*Work item*
Within the material that follows, how many lines include the string "some"? Answer with the number and nothing more.

*Supplied records*
== Segment start ==

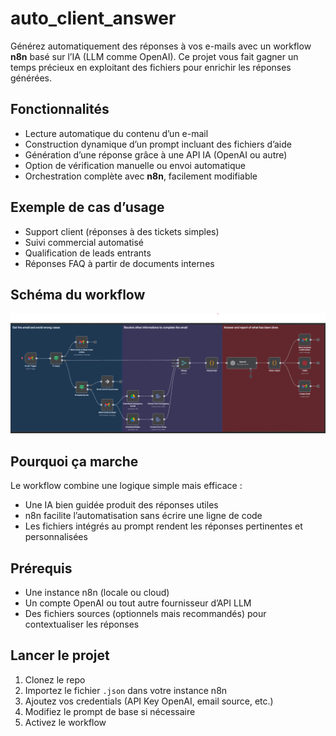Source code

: # auto_client_answer

Générez automatiquement des réponses à vos e-mails avec un workflow **n8n** basé sur l’IA (LLM comme OpenAI). Ce projet vous fait gagner un temps précieux en exploitant des fichiers pour enrichir les réponses générées.

## Fonctionnalités

- Lecture automatique du contenu d’un e-mail
- Construction dynamique d’un prompt incluant des fichiers d’aide
- Génération d’une réponse grâce à une API IA (OpenAI ou autre)
- Option de vérification manuelle ou envoi automatique
- Orchestration complète avec **n8n**, facilement modifiable

## Exemple de cas d’usage

- Support client (réponses à des tickets simples)
- Suivi commercial automatisé
- Qualification de leads entrants
- Réponses FAQ à partir de documents internes

## Schéma du workflow

![Workflow diagram](img/n8n_wkflw_1.png)

## Pourquoi ça marche

Le workflow combine une logique simple mais efficace :
- Une IA bien guidée produit des réponses utiles
- n8n facilite l’automatisation sans écrire une ligne de code
- Les fichiers intégrés au prompt rendent les réponses pertinentes et personnalisées

## Prérequis

- Une instance n8n (locale ou cloud)
- Un compte OpenAI ou tout autre fournisseur d’API LLM
- Des fichiers sources (optionnels mais recommandés) pour contextualiser les réponses

## Lancer le projet

1. Clonez le repo
2. Importez le fichier `.json` dans votre instance n8n
3. Ajoutez vos credentials (API Key OpenAI, email source, etc.)
4. Modifiez le prompt de base si nécessaire
5. Activez le workflow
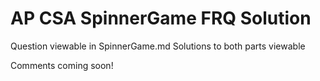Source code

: # AP CSA SpinnerGame FRQ Solution

Question viewable in SpinnerGame.md
Solutions to both parts viewable

Comments coming soon!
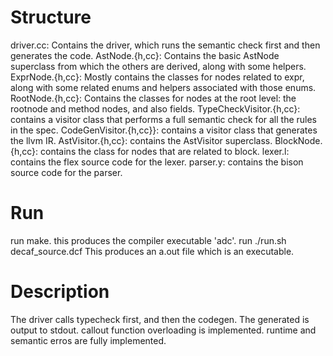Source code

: # Structure 

driver.cc: Contains the driver, which runs the semantic check first and then generates the code.
AstNode.{h,cc}: Contains the basic AstNode superclass from which the others are derived, along with some helpers.
ExprNode.{h,cc}: Mostly contains the classes for nodes related to expr, along with some related enums and helpers associated with those enums.
RootNode.{h,cc}: Contains the classes for nodes at the root level: the rootnode and method nodes, and also fields.
TypeCheckVisitor.{h,cc}: contains a visitor class that performs a full semantic check for all the rules in the spec.
CodeGenVisitor.{h,cc}}: contains a visitor class that generates the llvm IR.
AstVisitor.{h,cc}: contains the AstVisitor superclass.
BlockNode.{h,cc}: contains the class for nodes that are related to block.
lexer.l: contains the flex source code for the lexer.
parser.y: contains the bison source code for the parser.

# Run
run make. this produces the compiler executable 'adc'.
run ./run.sh decaf_source.dcf
This produces an a.out file which is an executable.

# Description 
The driver calls typecheck first, and then the codegen. The generated is output to stdout. callout function overloading is implemented. runtime and semantic erros are fully implemented.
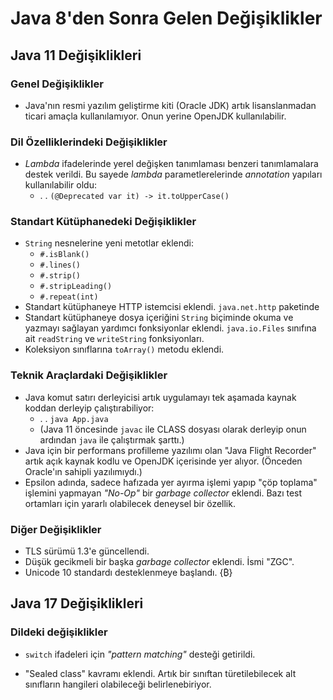 # Java 8'den Sonra Gelen Değişiklikler

## Java 11 Değişiklikleri

### Genel Değişiklikler
- Java'nın resmi yazılım geliştirme kiti (Oracle JDK) artık lisanslanmadan ticari amaçla kullanılamıyor. Onun yerine OpenJDK kullanılabilir.


### Dil Özelliklerindeki Değişiklikler
- *Lambda* ifadelerinde yerel değişken tanımlaması benzeri tanımlamalara destek verildi. Bu sayede *lambda* parametlerelerinde *annotation* yapıları kullanılabilir oldu:  
  - . . `(@Deprecated var it) -> it.toUpperCase()`

### Standart Kütüphanedeki Değişiklikler
- `String` nesnelerine yeni metotlar eklendi:
    - `#.isBlank()`
    - `#.lines()`
    - `#.strip()` <!--  #.trim() ile farkını anlat -->
    - `#.stripLeading()`
    - `#.repeat(int)`
- Standart kütüphaneye HTTP istemcisi eklendi. `java.net.http` paketinde
  <!-- örnek kod iliştir -->
- Standart kütüphaneye dosya içeriğini `String` biçiminde okuma ve yazmayı sağlayan yardımcı fonksiyonlar eklendi. `java.io.Files` sınıfına ait `readString` ve `writeString` fonksiyonları.
- Koleksiyon sınıflarına `toArray()` metodu eklendi.

### Teknik Araçlardaki Değişiklikler
- Java komut satırı derleyicisi artık uygulamayı tek aşamada kaynak koddan derleyip çalıştırabiliyor:  
  - . . `java App.java`
  - (Java 11 öncesinde `javac` ile CLASS dosyası olarak derleyip onun ardından `java` ile çalıştırmak şarttı.)
- Java için bir performans profilleme yazılımı olan "Java Flight Recorder" artık açık kaynak kodlu ve OpenJDK içerisinde yer alıyor. (Önceden Oracle'ın sahipli yazılımıydı.)
- Epsilon adında, sadece hafızada yer ayırma işlemi yapıp "çöp toplama" işlemini yapmayan *"No-Op"* bir *garbage collector* eklendi. Bazı test ortamları için yararlı olabilecek deneysel bir özellik.

### Diğer Değişiklikler
- TLS sürümü 1.3'e güncellendi. <!-- detay ver -->
- Düşük gecikmeli bir başka *garbage collector* eklendi. İsmi "ZGC".
- Unicode 10 standardı desteklenmeye başlandı. {&#x20BF;}



## Java 17 Değişiklikleri

### Dildeki değişiklikler
- `switch` ifadeleri için *"pattern matching"* desteği getirildi. <!-- örneksiz anlatmak zor bunu -->

- "Sealed class" kavramı eklendi. Artık bir sınıftan türetilebilecek alt sınıfların hangileri olabileceği belirlenebiriyor.
 

 <!--
 Bora Özdoğan
 Mayıs 2022
 -->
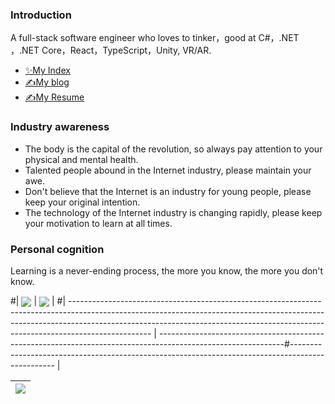 ### Introduction

  A full-stack software engineer who loves to tinker，good at C#，.NET ，.NET Core，React，TypeScript，Unity, VR/AR.

- [✨My Index](https://green-field-07970c200.3.azurestaticapps.net/)
- [✍️My blog](https://linyu.art/)
- [✍️My Resume](https://vpn.linyu.art/resume.pdf)

### Industry awareness

- The body is the capital of the revolution, so always pay attention to your physical and mental health.
- Talented people abound in the Internet industry, please maintain your awe.
- Don't believe that the Internet is an industry for young people, please keep your original intention.
- The technology of the Internet industry is changing rapidly, please keep your motivation to learn at all times.

### Personal cognition

Learning is a never-ending process, the more you know, the more you don't know.


#| <a href="https://github.com/lywedo"><img align="center" src="https://github-readme-stats.vercel.app/api?username=lywedo&rank_icon=github&hide=contribs&theme=merko&show=reviews,discussions_started,discussions_answered&show_icons=true&show_owner=true" /></a> | <a href="https://github.com/lywedo"><img align="center" src="https://github-readme-#stats.vercel.app/api/top-langs/?username=lywedo&layout=donut-vertical" /></a> |
#| -------------------------------------------------------------------------------------------------------------------------------------------------------------------------------------------------------------------------------------------------------------- | -------------------------------------------------------------------------------------------------------------#------------------------------------------------------------------------------------------------- |


| <a href="https://github.com/lywedo"><img align="center" src="https://github-readme-stats.vercel.app/api/top-langs/?username=lywedo&layout=donut-vertical" /></a> |
| -------------------------------------------------------------------------------------------------------------------------------------------------------------------------------------------------------------------------------------------------------------- |
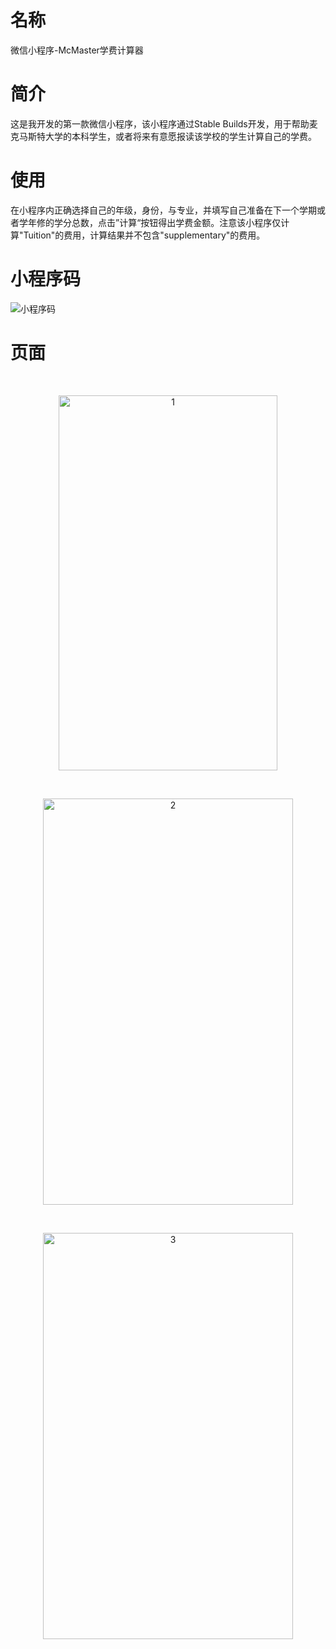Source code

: # 名称
微信小程序-McMaster学费计算器

# 简介
这是我开发的第一款微信小程序，该小程序通过Stable Builds开发，用于帮助麦克马斯特大学的本科学生，或者将来有意愿报读该学校的学生计算自己的学费。


# 使用
在小程序内正确选择自己的年级，身份，与专业，并填写自己准备在下一个学期或者学年修的学分总数，点击”计算“按钮得出学费金额。注意该小程序仅计算"Tuition"的费用，计算结果并不包含"supplementary"的费用。


# 小程序码
![小程序码](https://user-images.githubusercontent.com/71127343/122250381-31f2ac80-cefc-11eb-9798-aa7e69e723c8.jpg)

# 页面

&emsp;

<div align=center><img width="350" height=600" src="https://user-images.githubusercontent.com/71127343/122253411-b9411f80-cefe-11eb-82b4-9610b01d48e8.PNG" alt="1"/>
 
  &emsp;
<div align=center><img width="400" height="650" src="https://user-images.githubusercontent.com/71127343/122254004-48e6ce00-ceff-11eb-98d1-4903d7767101.PNG" alt="2"/>
 
&emsp;
  
<div align=center><img width="400" height="650" src="https://user-images.githubusercontent.com/71127343/122255006-49cc2f80-cf00-11eb-9845-376fbf8ab4ff.PNG" alt="3"/>

 
  






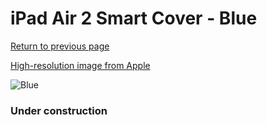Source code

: # iPad Air 2 Smart Cover - Blue

[Return to previous page](/ipad_air)

[High-resolution image from Apple](https://store.storeimages.cdn-apple.com/8756/as-images.apple.com/is/MGTQ2?wid=4500&hei=4500&fmt=png)

<div style="width: 384px"><img src="/everypreview/MGTQ2.png" alt="Blue"></div>

### Under construction
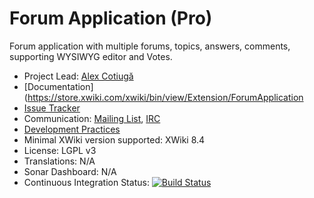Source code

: # Forum Application (Pro)

Forum application with multiple forums, topics, answers, comments, supporting WYSIWYG editor and Votes.

* Project Lead: [Alex Cotiugă](https://github.com/acotiuga)
* [Documentation](https://store.xwiki.com/xwiki/bin/view/Extension/ForumApplication
* [Issue Tracker](https://github.com/xwikisas/application-forum/issues)
* Communication: [Mailing List](http://dev.xwiki.org/xwiki/bin/view/Community/MailingLists>), [IRC]( http://dev.xwiki.org/xwiki/bin/view/Community/IRC)
* [Development Practices](http://dev.xwiki.org)
* Minimal XWiki version supported: XWiki 8.4
* License: LGPL v3
* Translations: N/A
* Sonar Dashboard: N/A
* Continuous Integration Status: [![Build Status](http://ci.xwikisas.com/view/All/job/xwikisas/job/application-forum/job/master/badge/icon)](http://ci.xwikisas.com/view/All/job/xwikisas/job/application-forum/job/master/)
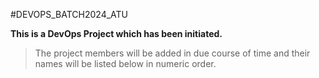 #DEVOPS_BATCH2024_ATU

**This is a DevOps Project which has been initiated.**

>The project members will be added in due course of time and their names will be listed below in numeric order.
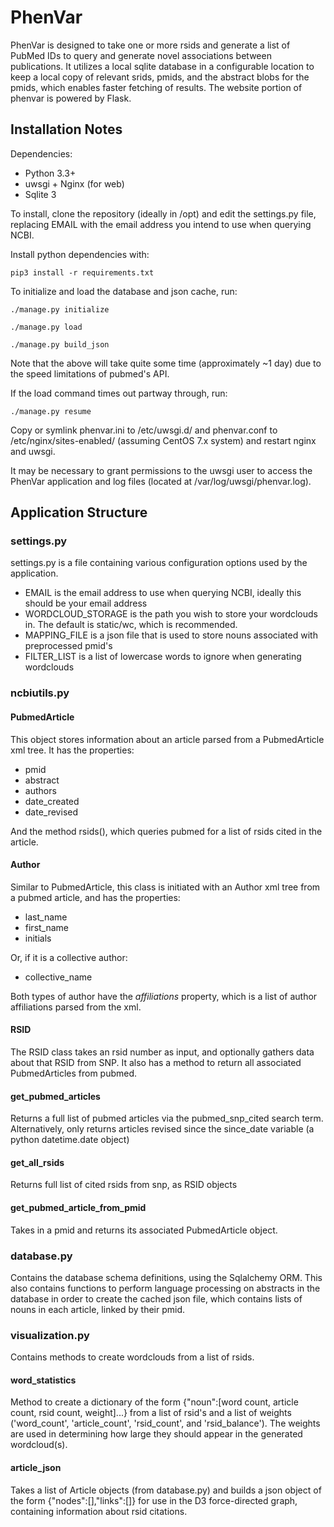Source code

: # PhenVar
PhenVar is designed to take one or more rsids and generate a list of PubMed IDs to query and generate novel associations between publications. It utilizes a local sqlite database in a configurable location to keep a local copy of relevant srids, pmids, and the abstract blobs for the pmids, which enables faster fetching of results.
The website portion of phenvar is powered by Flask.
## Installation Notes
Dependencies:
* Python 3.3+
* uwsgi + Nginx (for web)
* Sqlite 3

To install, clone the repository (ideally in /opt) and edit the settings.py file, replacing EMAIL with the email address you intend to use when querying NCBI.

Install python dependencies with:

`pip3 install -r requirements.txt`

To initialize and load the database and json cache, run:

`./manage.py initialize`

`./manage.py load`

`./manage.py build_json`

Note that the above will take quite some time (approximately ~1 day) due to the speed limitations of pubmed's API.

If the load command times out partway through, run:

`./manage.py resume`

Copy or symlink phenvar.ini to /etc/uwsgi.d/ and phenvar.conf to /etc/nginx/sites-enabled/ (assuming CentOS 7.x system) and restart nginx and uwsgi. 

It may be necessary to grant permissions to the uwsgi user to access the PhenVar application and log files (located at /var/log/uwsgi/phenvar.log).

## Application Structure

### settings.py
settings.py is a file containing various configuration options used by the application.
* EMAIL is the email address to use when querying NCBI, ideally this should be your email address
* WORDCLOUD_STORAGE is the path you wish to store your wordclouds in. The default is static/wc, which is recommended.
* MAPPING_FILE is a json file that is used to store nouns associated with preprocessed pmid's
* FILTER_LIST is a list of lowercase words to ignore when generating wordclouds

### ncbiutils.py
#### PubmedArticle
This object stores information about an article parsed from a PubmedArticle xml tree. It has the properties:
* pmid
* abstract
* authors
* date_created
* date_revised

And the method rsids(), which queries pubmed for a list of rsids cited in the article.
#### Author
Similar to PubmedArticle, this class is initiated with an Author xml tree from a pubmed article, and has the properties:
* last_name
* first_name
* initials

Or, if it is a collective author:
* collective_name

Both types of author have the *affiliations* property, which is a list of author affiliations parsed from the xml.
#### RSID
The RSID class takes an rsid number as input, and optionally gathers data about that RSID from SNP. It also has a method to return all associated PubmedArticles from pubmed.
#### get_pubmed_articles
Returns a full list of pubmed articles via the pubmed_snp_cited search term. Alternatively, only returns articles revised since the since_date variable (a python datetime.date object)
#### get_all_rsids
Returns full list of cited rsids from snp, as RSID objects
#### get_pubmed_article_from_pmid
Takes in a pmid and returns its associated PubmedArticle object.
### database.py
Contains the database schema definitions, using the Sqlalchemy ORM.
This also contains functions to perform language processing on abstracts in the database in order to create the cached json file, which contains lists of nouns in each article, linked by their pmid.

### visualization.py
Contains methods to create wordclouds from a list of rsids.
#### word_statistics
Method to create a dictionary of the form {"noun":[word count, article count, rsid count, weight]...} from a list of rsid's and a list of weights ('word_count', 'article_count', 'rsid_count', and 'rsid_balance'). The weights are used in determining how large they should appear in the generated wordcloud(s).

#### article_json
Takes a list of Article objects (from database.py) and builds a json object of the form {"nodes":[],"links":[]} for use in the D3 force-directed graph, containing information about rsid citations.
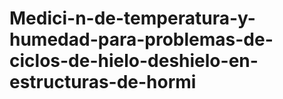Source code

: # Medici-n-de-temperatura-y-humedad-para-problemas-de-ciclos-de-hielo-deshielo-en-estructuras-de-hormi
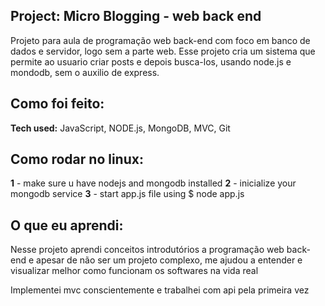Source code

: ## **Project:** Micro Blogging - web back end

Projeto para aula de programação web back-end com foco em banco de dados e servidor, logo sem a parte web. Esse projeto cria um sistema que permite ao usuario criar posts e depois busca-los, usando node.js e mondodb, sem o auxilio de express.

## Como foi feito:

**Tech used:** JavaScript, NODE.js, MongoDB, MVC, Git

## Como rodar no linux: 

**1** - make sure u have nodejs and mongodb installed
**2** - inicialize your mongodb service
**3** - start app.js file using $ node app.js

## O que eu aprendi:

Nesse projeto aprendi conceitos introdutórios a programação web back-end e apesar de não ser um projeto complexo, me ajudou a entender e visualizar melhor como funcionam os softwares na vida real

Implementei mvc conscientemente e trabalhei com api pela primeira vez



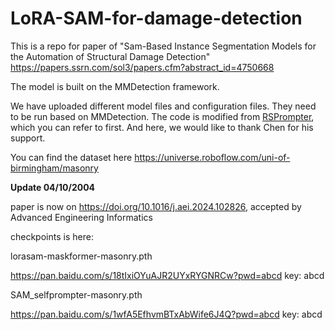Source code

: # LoRA-SAM-for-damage-detection
This is a repo for paper of "Sam-Based Instance Segmentation Models for the Automation of Structural Damage Detection" https://papers.ssrn.com/sol3/papers.cfm?abstract_id=4750668  

The model is built on the MMDetection framework.   

We have uploaded different model files and configuration files. They need to be run based on MMDetection. The code is modified from [RSPrompter](https://github.com/KyanChen/RSPrompter), which you can refer to first. And here, we would like to thank Chen for his support.  

You can find the dataset here https://universe.roboflow.com/uni-of-birmingham/masonry


**Update 04/10/2004**

paper is now on https://doi.org/10.1016/j.aei.2024.102826, accepted by Advanced Engineering Informatics

checkpoints is here:

lorasam-maskformer-masonry.pth

https://pan.baidu.com/s/18tIxiOYuAJR2UYxRYGNRCw?pwd=abcd key: abcd

SAM_selfprompter-masonry.pth

https://pan.baidu.com/s/1wfA5EfhvmBTxAbWife6J4Q?pwd=abcd key: abcd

== Segment end ==

*Worked solution*
3